Then the opportunities had come: a ship for his captain, and a home for himself, and they’d taken their opportunities, and he’d never asked why. The matter of the boat had come up around the same time Lord Sterling had turned up, which he figured was maybe a sign, not a Pan kind of sign, but maybe an Istus kind of sign. So Davenport had gone one way, he’d gone the other; they’re both long-lived folks, they’d work it out eventually.

“Figured you missed being cap’n after all those years on the ‘Blaster, and then, you know, I had the kids, figured you didn’t want us all up in your business….”

Davenport’s long sigh is like the wind in the sails.

“Oh Merle. You know I love Mavis and Mookie….” He clears his throat. “Never said this before, but, ah,” and he clears his throat again, which is unusual in Merle’s many years of experience. “I’m sorry I was so quick to suggest leaving them.”

“Well fuck, Dav.” He sits on the porch swing, one hand on the armrest. Weird to think how many years he didn’t have anything like this, instead the close quarters of the Starblaster, then Hecuba’s house which was never his home, and here, finally, he’s put down roots he didn’t think he’d ever have. “Never really blamed you for thinking like that, guess when you… woke up? It was still just like we were doing like we always did.”

Davenport hums. Finally he says, “Something like that. But I saw everybody working it out, and I couldn’t.” He takes several deep breaths. “I’m not surprised she and Taako are talking again.”

That startles a laugh out of Merle. “Drew, you old so and so! You know something like that, you gotta tell a fella.”

Davenport chuckles, and again Merle wishes he were there to see it. 

Merle continued, “You know, I always  _ hoped _ they would, but I wasn’t really figuring on it. Not after I gave it a couple of tries, and you know Maggie, Lup, I think even Dangus gave it a shot and nada.”

“He treated me like I wasn’t a joke,” says Davenport, so softly that Merle almost doesn’t hear.

“Who’s that?”

“Angus.”

“Kid’s not always terrible.”

“Merle, you really should lay off him.”

Merle shakes his head. He knows it’s a pretty terrible instinct, and yet he can’t help himself. “Yeah yeah, I know, everybody loves the world’s greatest smartass.”

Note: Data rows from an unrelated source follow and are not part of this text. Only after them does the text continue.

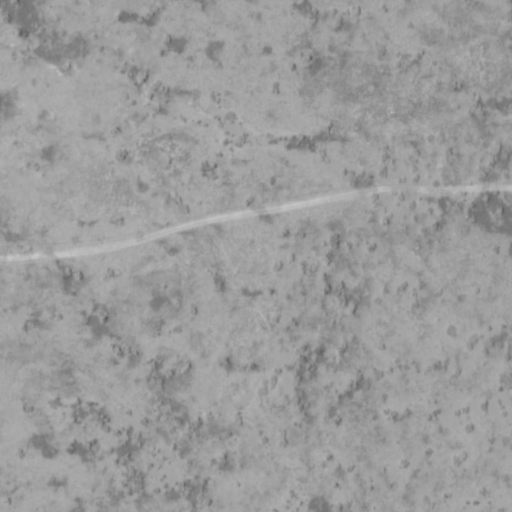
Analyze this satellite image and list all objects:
road: (254, 210)
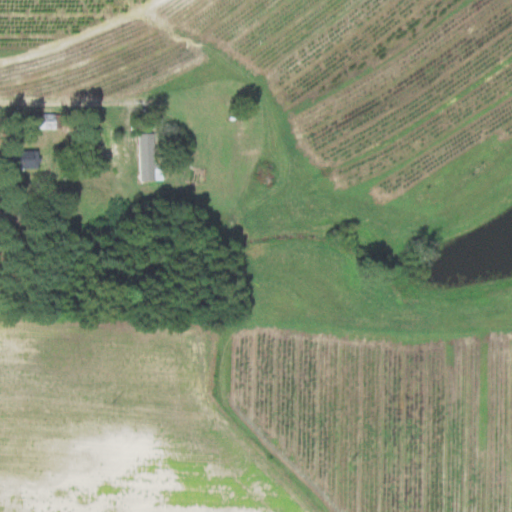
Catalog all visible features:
road: (64, 104)
building: (19, 160)
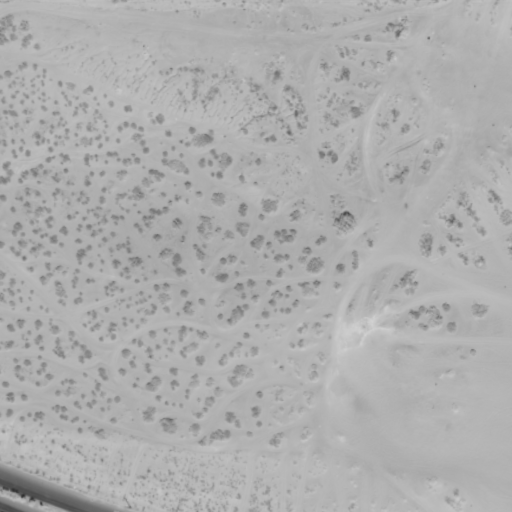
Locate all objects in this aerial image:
road: (7, 483)
road: (49, 499)
road: (3, 510)
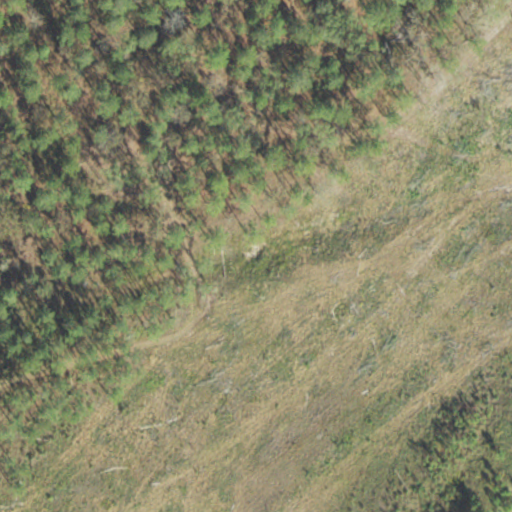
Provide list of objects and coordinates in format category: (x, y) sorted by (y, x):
airport: (256, 256)
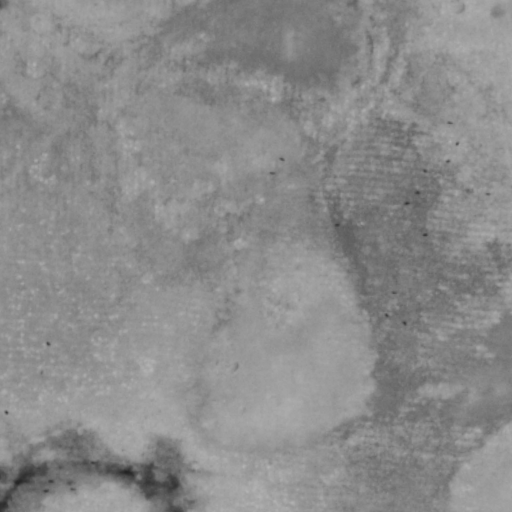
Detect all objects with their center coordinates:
crop: (255, 255)
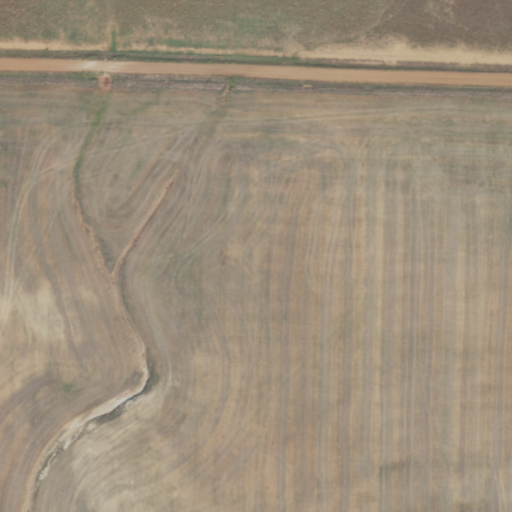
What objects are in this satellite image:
road: (255, 68)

“When he, he was there, and kind, and there was something— I couldn’t piece it together, not then. If I think really hard, and— and— and I try not to that often, I can almost remember what she was like. Acting— I don’t know — calm, I guess, but I knew it meant something to her, without — without —”

Merle finds himself holding his breath. He’s only ever talked about that time when he’s been angry, when it’s the ledger of Lucretia’s sins. 

“I didn’t know how I knew, I couldn’t find— Merle, I didn’t have — there weren’t any  _ words,  _ not, not that soon after. I knew she’d had— ”

Merle tries to imagine Davenport then: not his beloved captain, nor the blank but cheerful “ward” he’d seen at the Bureau, but what he might have been like immediately after. He aches for both of them, Davenport and Lucretia, together but alienated and separated from the ones who loved them.

Davenport takes another deep breath; Merle can hear him striding the deck again; he’s gonna wear a hole in the boards. “So when— All that with Angus, I knew I had to go, and I knew, I knew, I saw—”

“What?”

“I saw— Taak-Taako with, on the, together, up there— Magic lessons….” He trails off. More rough breathing.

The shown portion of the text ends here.